Imagine a small technology company. Its elements would be its employees - engineers, designers, product managers, executives. Interconnections are the processes and the communication flows between various teams. The purpose of this system is to deliver a valuable product to the market to generate profit.
Now let’s see what is the impact of changing each aspect of this company. Say we change employees on specific positions by hiring more experienced professionals. There is reasonable expectation that the company will perform better. But if the only change is the change of employees - existing inefficiencies in the company will not go away. The company will operate in the same way.
If we change interconnections - the rules and processes in the company - we can improve on a much greater scale. The same engineering team trained to work with the best agile practices can significantly outperform themselves.
And finally we see the largest impact when we change the purpose. Say the company decides to sacrifice its profitability for a period of time. It uses this time to produce a new technology. That technology can later help it achieve profit incomparable to the one it started with.
All my examples were examples of a positive change. But, the same is true for the negative impact. In the book, there is a great chapter which goes into details of various leverage points in systems. The chapter compares 12 different places to intervene and it is full of illustrative examples for each case.
Events, behaviour, structure and mental models
”System structure is the source of system behavior. System behavior reveals itself as a series of events over time” - Thinking In Systems
This insight is at the core of a famous systems thinking model known as the Iceberg model.
Events are the visible part of the iceberg. They are usually the most accessible signals for us. And unfortunately quite often this is the only level on which we think about problems. In this section I will use a DevOps example to illustrate how using the iceberg model can help us.
Say we received an alert that our website is down. A quick look into the alert details reveals the reason. The website is down, because the database has run out of memory. We link these events and a quick solution emerges - we need to reset the database. But it doesn’t guarantee that this problem will not repeat in future.
Let’s go to the next level of the iceberg. The first underwater level is knowns as Patterns of Behavior. This is where we start noticing trends and recognise patterns in what we observe.
In our example, we review our alerts for the last 3 months and notice that most of the alerts caused by the database memory issue occur on Fridays around 5am. With this knowledge we can automate database reset around that time each Friday.

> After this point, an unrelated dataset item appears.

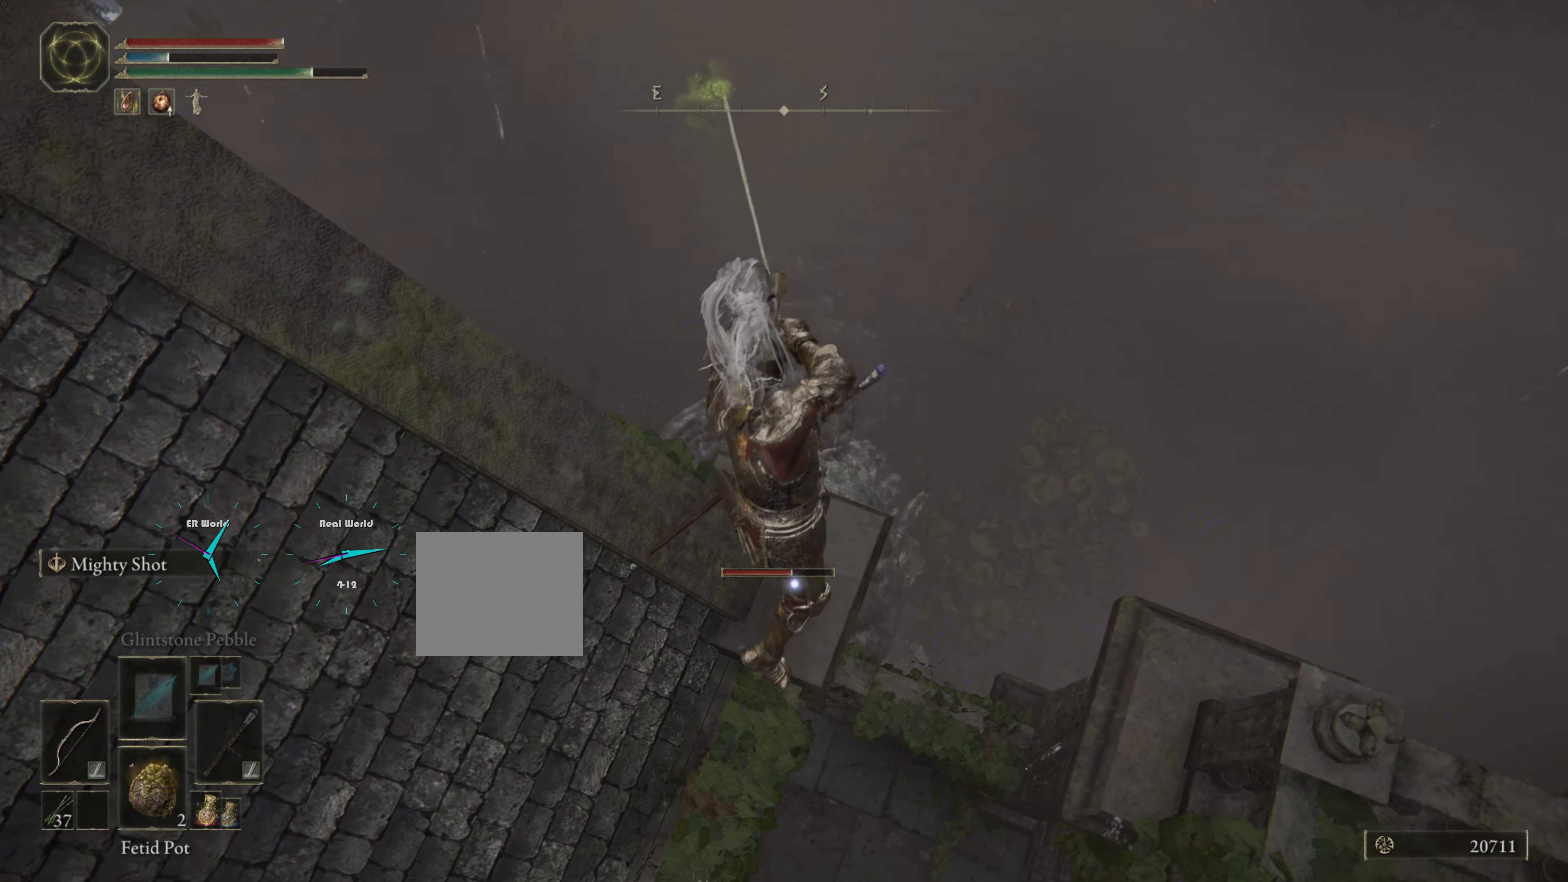
{"dt_ms": 500, "buttons": ["L2"], "left_stick": "center", "right_stick": "center", "events": [[100, "L1", "down"], [283, "L1", "up"]]}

This will prevent the problem and will spare us from urgent alerts.
This sounds like a solution, but without understanding the cause - it is will not be a reliable one. Whatever causes the problem each Friday can be rescheduled to Tuesdays - and our preventative Friday database reset will become useless.
A much better solution emerges when we go to the next level of the iceberg, which is System Structure. Understanding the structure means understanding the elements of your system and interconnections between them.
In our case, knowing the structure of our platform we can look into what happens each Friday at 5am. We find out that there is a data import script that runs at this time. This script writes all its logs into the database. And this causes the database to run out of memory. We can solve this by writing logs into a logging service instead. With this solution we can be confident data import script will not overload the database again.
One the last level of the iceberg we have Mental Models. These are beliefs, assumptions, values that shape the system.
Going back to our example - we plan and organise a retrospective to discuss the problem that we have detected and solved. During that meeting we explain the benefits of using a logging service instead of a database for writing logs to our team. By sharing this knowledge we shape a belief that will prevent similar issues across our platform in future.
As you can see thinking and acting on deeper levels of the iceberg helps you achieve more impactful changes. It is worth developing a holistic understanding of the system to make fundamental improvements.
We can sum up both insights and visualise as one graph where from top to bottom changes have less impact:
Complex systems are all around us - in nature, politics, economics, languages, organisations. We ourselves are complex systems. I hope these two takeaways will inspire you to read the entire book, which has so much more to learn from.